企業は、標準に従って道路輸送車両動態監視プラットフォームを構築し、または条件を満たす道路輸送車両動態監視ソーシャルプラットフォームを使用すること。7月1日より、アップデートされた衛星測位監視端末製品は、内蔵デジタルマップの機能要件を有していること。
広東省道路運輸管理局の通達
広東省道路運輸局の衛星測位システムによる動態監視推進に関する業務の通達
2017年1月22日
各地級市以上の市交通運輸局(委員会)、順徳区環境輸送及び都市管理局宛て:『道路輸送車両の動態監督管理規則』(交通運輸部、公安部、国家安全生産監督管理総局〔2014〕5号令)の要求に基づき、道路輸送企業は、標準適合性技術審査に合格したシステムプラットフォームに接続しなければならず、プラットフォームプロバイダは、省の運輸管理局に届け出なければならない。現在、当省で要件を満たすプラットフォームサービスプロバイダは107社あるが、全省においては依然として一部の道路輸送企業が要件を満たさない監視プラットフォームへ接続している。『広東省交通運輸庁による全省道路輸送企業の2016年度審査作業徹底に関する通知』(粤交運〔2016〕3436号)の要件を踏まえ、関連事項を下記のとおり通達する。

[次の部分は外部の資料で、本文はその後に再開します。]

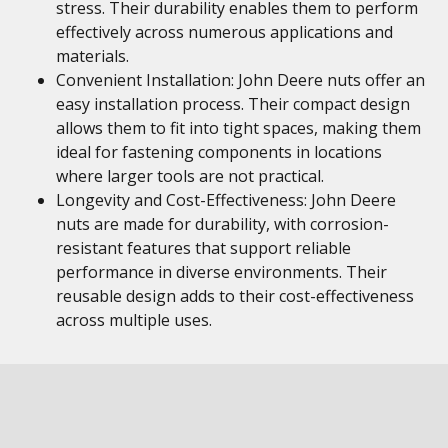
stress. Their durability enables them to perform
effectively across numerous applications and
materials.
Convenient Installation: John Deere nuts offer an
easy installation process. Their compact design
allows them to fit into tight spaces, making them
ideal for fastening components in locations
where larger tools are not practical.
Longevity and Cost-Effectiveness: John Deere
nuts are made for durability, with corrosion-
resistant features that support reliable
performance in diverse environments. Their
reusable design adds to their cost-effectiveness
across multiple uses.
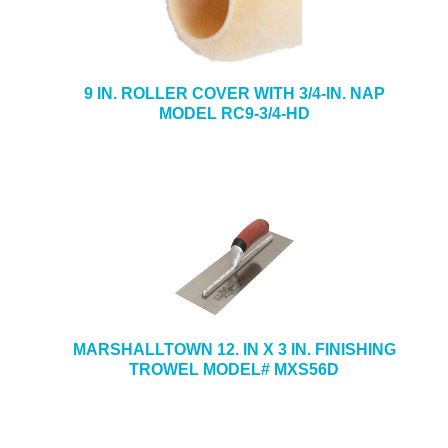
9 IN. ROLLER COVER WITH 3/4-IN. NAP
MODEL RC9-3/4-HD
MARSHALLTOWN 12. IN X 3 IN. FINISHING
TROWEL MODEL# MXS56D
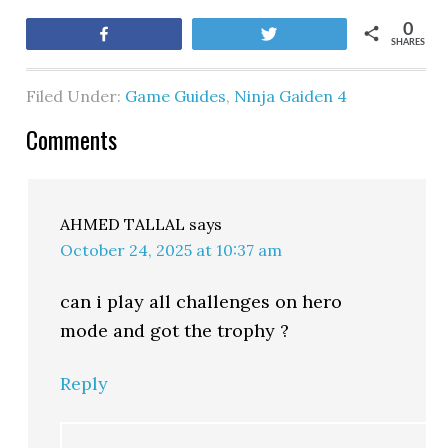
0
Share
Tweet
SHARES
Filed Under:
Game Guides
,
Ninja Gaiden 4
Comments
AHMED TALLAL
says
October 24, 2025 at 10:37 am
can i play all challenges on hero
mode and got the trophy ?
Reply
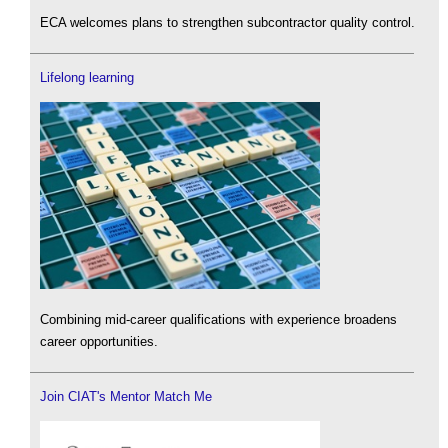
ECA welcomes plans to strengthen subcontractor quality control.
Lifelong learning
Combining mid-career qualifications with experience broadens
career opportunities.
Join CIAT's Mentor Match Me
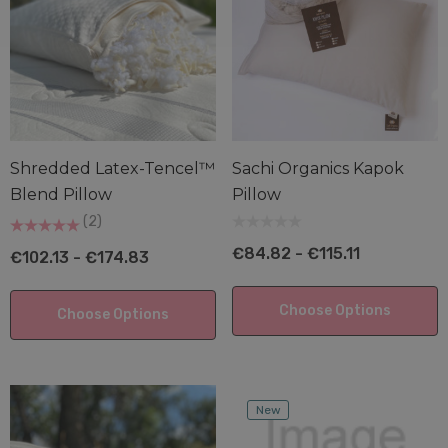
Shredded Latex-Tencel™
Sachi Organics Kapok
Blend Pillow
Pillow
(2)
€84.82 - €115.11
€102.13 - €174.83
Choose Options
Choose Options
New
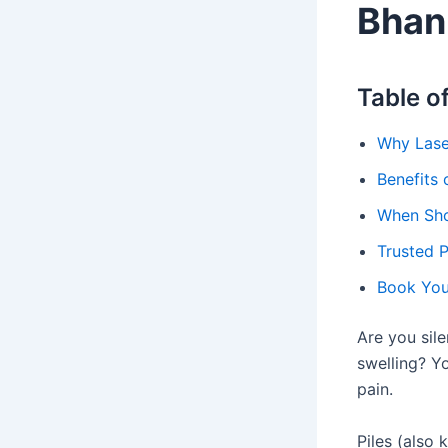
Bhan
Table o
Why Laser
Benefits 
When Shou
Trusted P
Book Yo
Are you sile
swelling? Yo
pain.
Piles (also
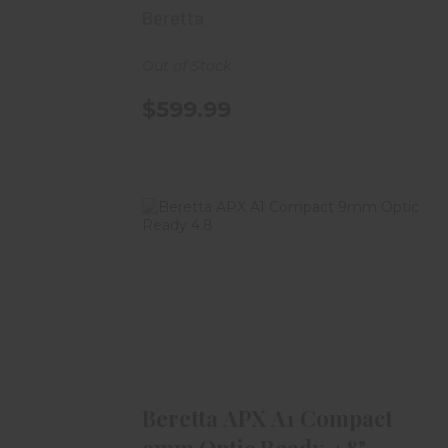
Beretta
Out of Stock
$599.99
Beretta APX A1 Compact 9mm
Optic Ready 4.8"
$449.99
Beretta APX A1 Compact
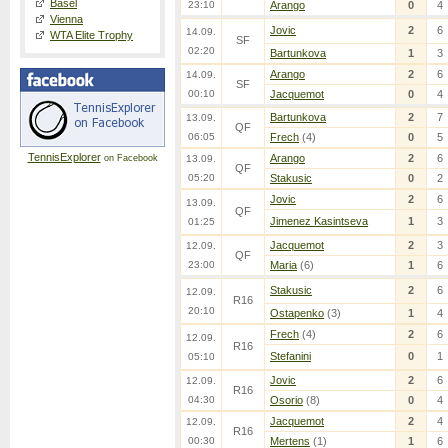
Basel
23:10
Arango
0
4
Vienna
Jovic
2
6
14.09.
WTA Elite Trophy
SF
02:20
Bartunkova
1
3
Arango
2
6
14.09.
SF
00:10
Jacquemot
0
4
Bartunkova
2
7
13.09.
QF
06:05
Frech
(4)
0
5
TennisExplorer
Arango
2
6
on Facebook
13.09.
QF
05:20
Stakusic
0
2
Jovic
2
6
13.09.
QF
Jimenez Kasintseva
1
3
01:25
Jacquemot
2
3
12.09.
QF
23:00
Maria
(6)
1
6
Stakusic
2
6
12.09.
R16
20:10
Ostapenko
(3)
1
4
Frech
(4)
2
6
12.09.
R16
Stefanini
0
1
05:10
Jovic
2
6
12.09.
R16
04:30
Osorio
(8)
0
4
Jacquemot
2
4
12.09.
R16
00:30
Mertens
(1)
1
6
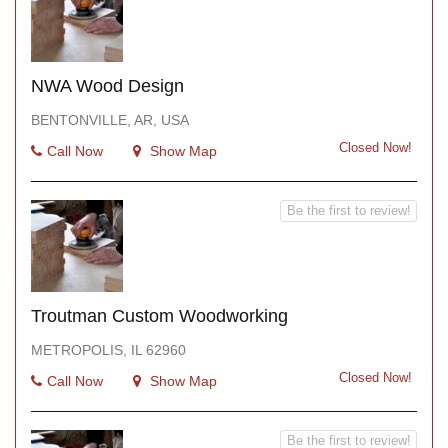
NWA Wood Design
BENTONVILLE, AR, USA
Closed Now!
Call Now
Show Map
Be the first to review!
Troutman Custom Woodworking
METROPOLIS, IL 62960
Closed Now!
Call Now
Show Map
Be the first to review!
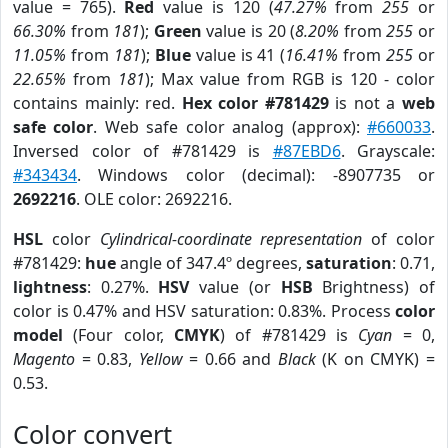
value = 765).
Red
value is 120 (
47.27%
from
255
or
66.30%
from
181
);
Green
value is 20 (
8.20%
from
255
or
11.05%
from
181
);
Blue
value is 41 (
16.41%
from
255
or
22.65%
from
181
); Max value from RGB is 120 - color
contains mainly: red.
Hex color #781429
is not a
web
safe color
. Web safe color analog (approx):
#660033
.
Inversed color of #781429 is
#87EBD6
. Grayscale:
#343434
. Windows color (decimal): -8907735 or
2692216
. OLE color: 2692216.
HSL
color
Cylindrical-coordinate representation
of color
#781429:
hue
angle of 347.4º degrees,
saturation
: 0.71,
lightness
: 0.27%.
HSV
value (or
HSB
Brightness) of
color is 0.47% and HSV saturation: 0.83%. Process
color
model
(Four color,
CMYK
) of #781429 is
Cyan
= 0,
Magento
= 0.83,
Yellow
= 0.66 and
Black
(K on CMYK) =
0.53.
Color convert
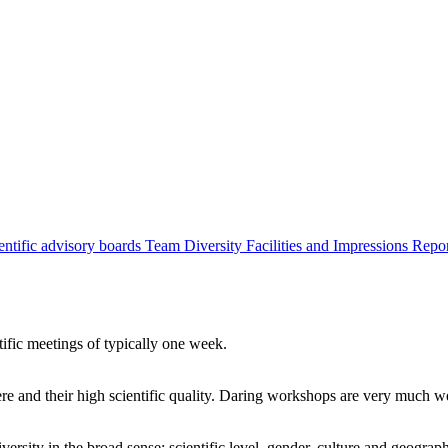
entific advisory boards
Team
Diversity
Facilities and Impressions
Repo
tific meetings of typically one week.
re and their high scientific quality. Daring workshops are very much 
ersity in the broad sense: scientific level, gender, culture and geograp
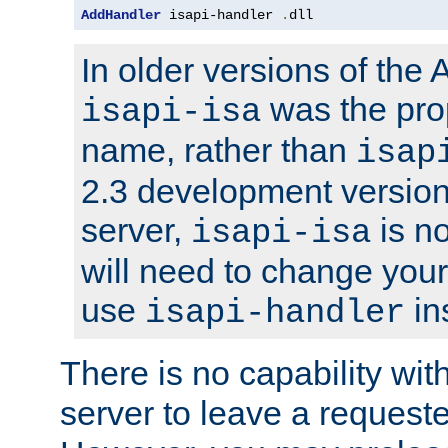
AddHandler
 isapi-handler 
.
dll
In older versions of the
was the pro
isapi-isa
name, rather than
isap
2.3 development version
server,
is no
isapi-isa
will need to change your
use
in
isapi-handler
There is no capability wi
server to leave a reques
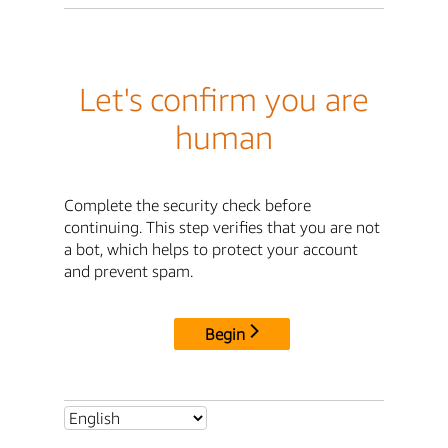
Let's confirm you are
human
Complete the security check before
continuing. This step verifies that you are not
a bot, which helps to protect your account
and prevent spam.
Begin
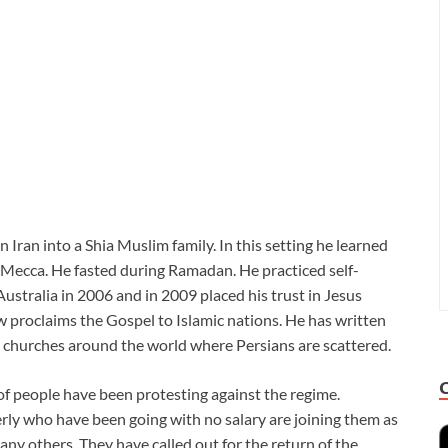
Iran into a Shia Muslim family. In this setting he learned
d Mecca. He fasted during Ramadan. He practiced self-
Australia in 2006 and in 2009 placed his trust in Jesus
w proclaims the Gospel to Islamic nations. He has written
nt churches around the world where Persians are scattered.
of people have been protesting against the regime.
erly who have been going with no salary are joining them as
ny others. They have called out for the return of the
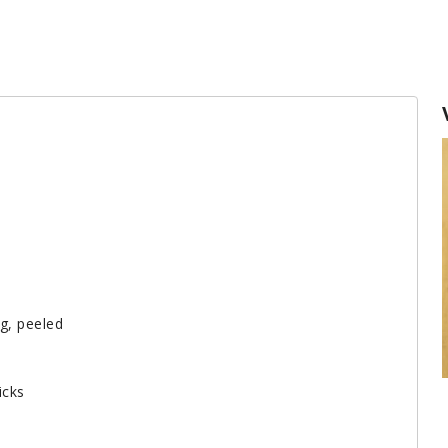
ng, peeled
icks
How to make homemade chicken broth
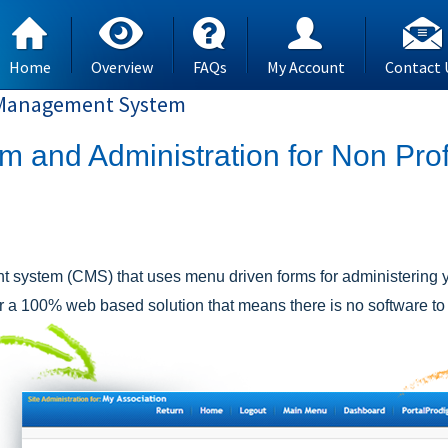
Home
Overview
FAQs
My Account
Contact 
t Management System
and Administration for Non Prof
 system (CMS) that uses menu driven forms for administering y
r a 100% web based solution that means there is no software to i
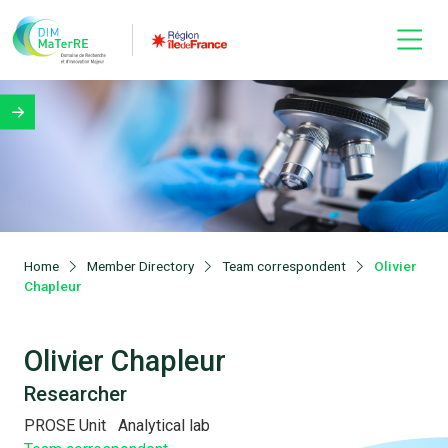
Home
Member Directory
Team correspondent
Olivier
Chapleur
Olivier Chapleur
Researcher
PROSE Unit
Analytical lab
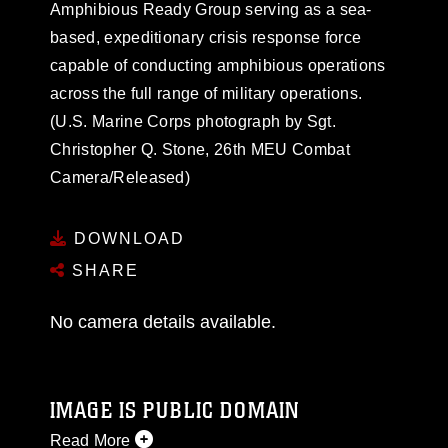
Amphibious Ready Group serving as a sea-
based, expeditionary crisis response force
capable of conducting amphibious operations
across the full range of military operations.
(U.S. Marine Corps photograph by Sgt.
Christopher Q. Stone, 26th MEU Combat
Camera/Released)
DOWNLOAD
SHARE
No camera details available.
IMAGE IS PUBLIC DOMAIN
Read More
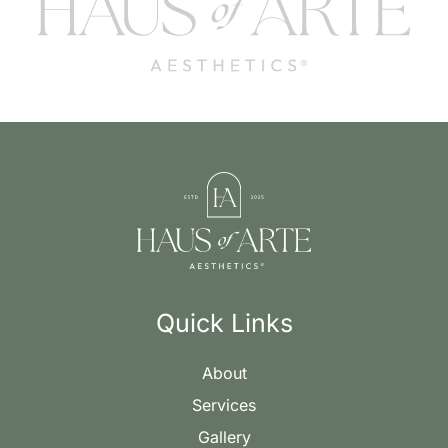
Quick Links
About
Services
Gallery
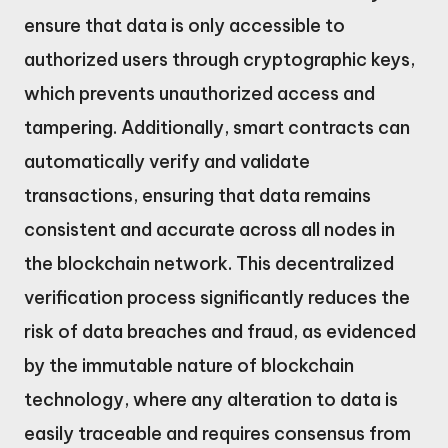
ensure that data is only accessible to
authorized users through cryptographic keys,
which prevents unauthorized access and
tampering. Additionally, smart contracts can
automatically verify and validate
transactions, ensuring that data remains
consistent and accurate across all nodes in
the blockchain network. This decentralized
verification process significantly reduces the
risk of data breaches and fraud, as evidenced
by the immutable nature of blockchain
technology, where any alteration to data is
easily traceable and requires consensus from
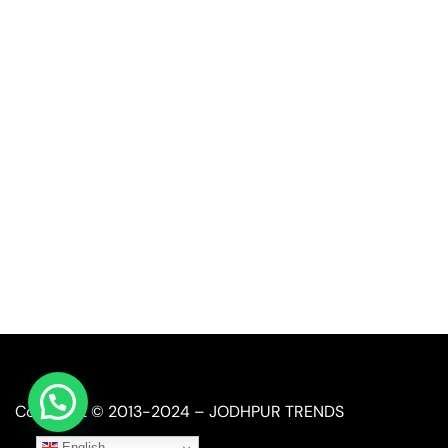
Quick Link
Industrial Furniture
Leather Furniture
Reclaimed Furniture
Automobile Furniture
Restaurant Furniture
Copyright © 2013-2024 – JODHPUR TRENDS
English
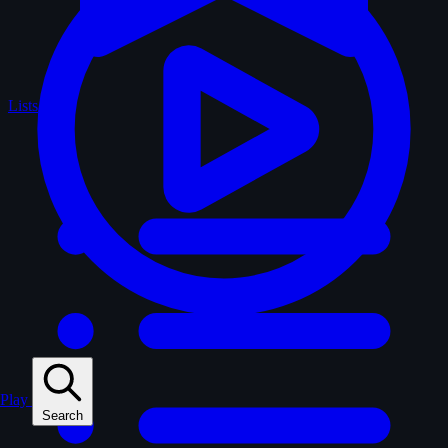
Lists
Play
Search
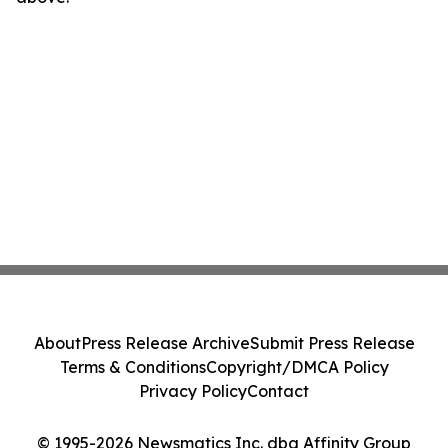
About
Press Release Archive
Submit Press Release
Terms & Conditions
Copyright/DMCA Policy
Privacy Policy
Contact
© 1995-2026 Newsmatics Inc. dba Affinity Group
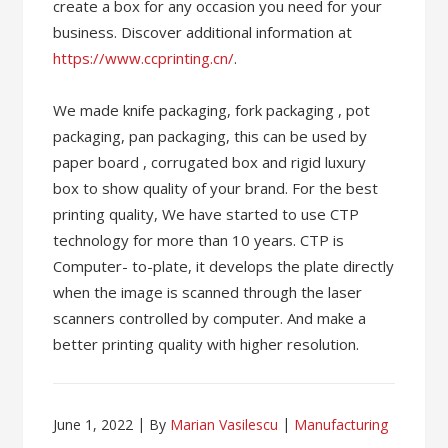
create a box for any occasion you need for your
business. Discover additional information at
https://www.ccprinting.cn/
.
We made knife packaging, fork packaging , pot
packaging, pan packaging, this can be used by
paper board , corrugated box and rigid luxury
box to show quality of your brand. For the best
printing quality, We have started to use CTP
technology for more than 10 years. CTP is
Computer- to-plate, it develops the plate directly
when the image is scanned through the laser
scanners controlled by computer. And make a
better printing quality with higher resolution.
June 1, 2022
By
Marian Vasilescu
Manufacturing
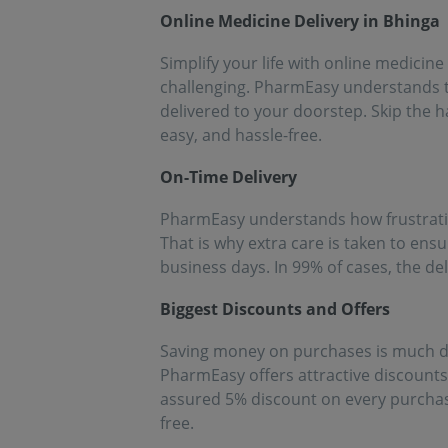
people!!
eff
Online Medicine Delivery in Bhinga
med
Simplify your life with online medicine
challenging. PharmEasy understands th
delivered to your doorstep. Skip the h
easy, and hassle-free.
On-Time Delivery
PharmEasy understands how frustrating 
That is why extra care is taken to ens
business days. In 99% of cases, the de
Biggest Discounts and Offers
Saving money on purchases is much de
PharmEasy offers attractive discount
assured 5% discount on every purchase
free.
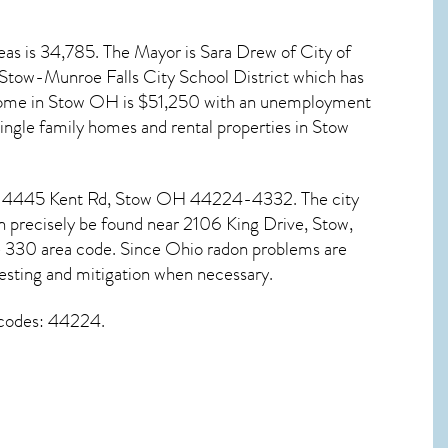
eas is 34,785. The Mayor is Sara Drew of City of
s Stow-Munroe Falls City School District which has
ome in
Stow OH
is $51,250 with an unemployment
single family homes and rental properties in
Stow
at 4445 Kent Rd,
Stow OH
44224-4332. The city
n precisely be found near 2106 King Drive, Stow,
e 330 area code. Since
Ohio radon
problems are
esting and mitigation
when necessary.
 codes: 44224.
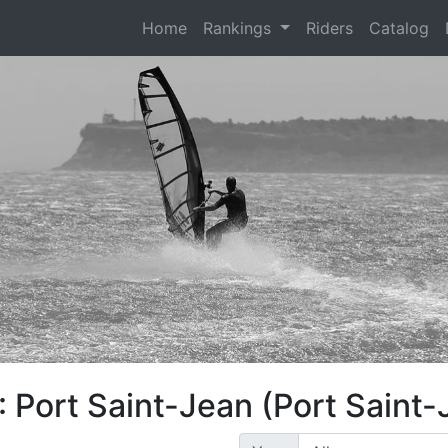
(current)
Home
Rankings
Riders
Catalog
 Port Saint-Jean (Port Saint-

一、各地の交通輸送主管部門は、専任者を配置し、道路輸送企業の監視プラットフォームへの接続状況に対する調査作業を徹底させること。幹線道路を走行する乗客輸送用自動車、危険貨物輸送車両、セミトレーラー牽引車、及び大型トラック(総重量が12トン以上の普通貨物輸送車両)が要件を満たさない監視プラットフォームへ接続している場合は、2017年7月31日までに是正を完了するよう促すこと。
二、個別の地区でプラットフォームを自ら構築し、2017年3月31日までに標準適合性技術審査に合格していない場合は、省庁のプラットフォームへ直接切り換え、データの受信と報告を行い、プラットフォーム切り換えの過程で発生した費用は、地区が自ら負担する。
三、各部門は、広東省道路運輸情報ネットワーク(http://dlys.gdcd.gov.cn/)または広東省道路輸送車両衛星測位データ情報サービスチャンネル(http://121.33.200.106:8010/IndustryData/Operator)に登録し、『操作ガイド』をダウンロードし、車両の動態監視作業を計画し、実施すること。作業において問題がある場合は、速やかに当局へ報告すること。
7.まとめ
今回調査した範囲では、中国では、貸切バス、中長距離都市間高速バス、危険物輸送、12t以上の大型車両に、「GPS付き運行記録計」が義務づけられていることが分かりました。
また、選任の運行管理者(監視者)と、ドライバーの常時モニタリングも義務づけられており、交通違反・法令違反は、即時に注意・警告することが科せられている模様。